_WORK TO BE COMPLETED_
Reproduce the text of every record below line for line, without the pictures.

(Chart comprehension data)
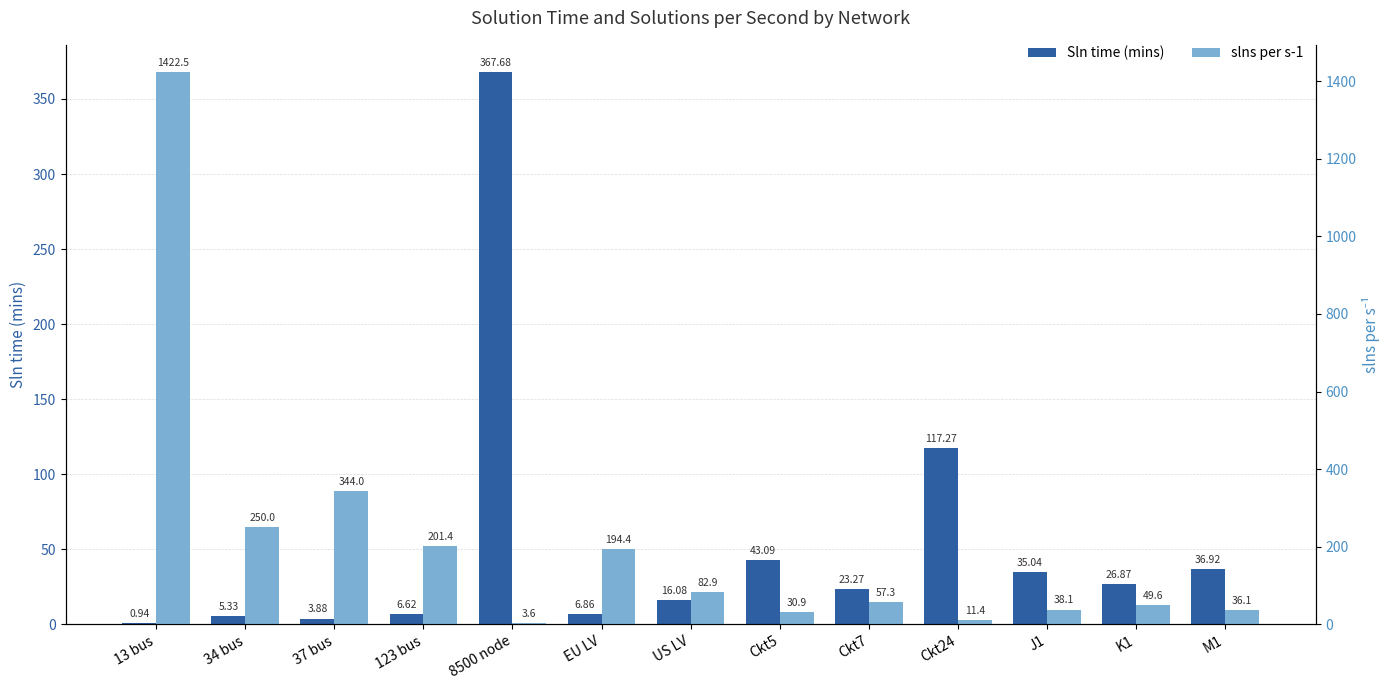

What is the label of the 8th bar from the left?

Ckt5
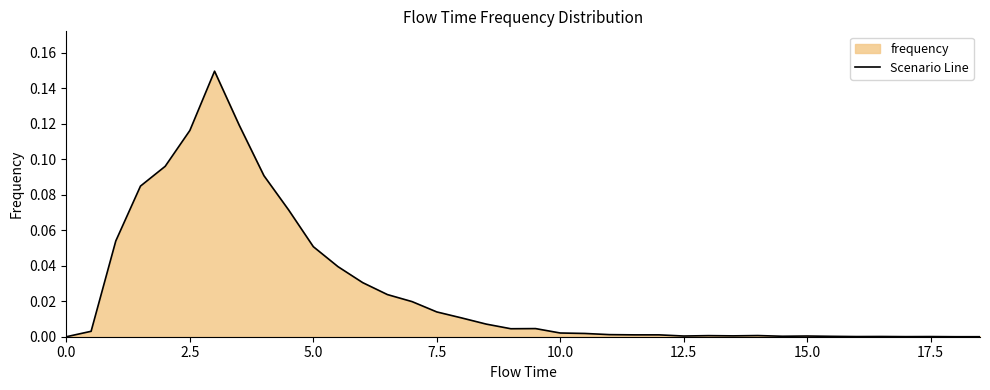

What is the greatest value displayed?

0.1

_TASK ANSWER_
What is the label of the 8th bar from the left?

Ckt5

What is the greatest value displayed?

0.1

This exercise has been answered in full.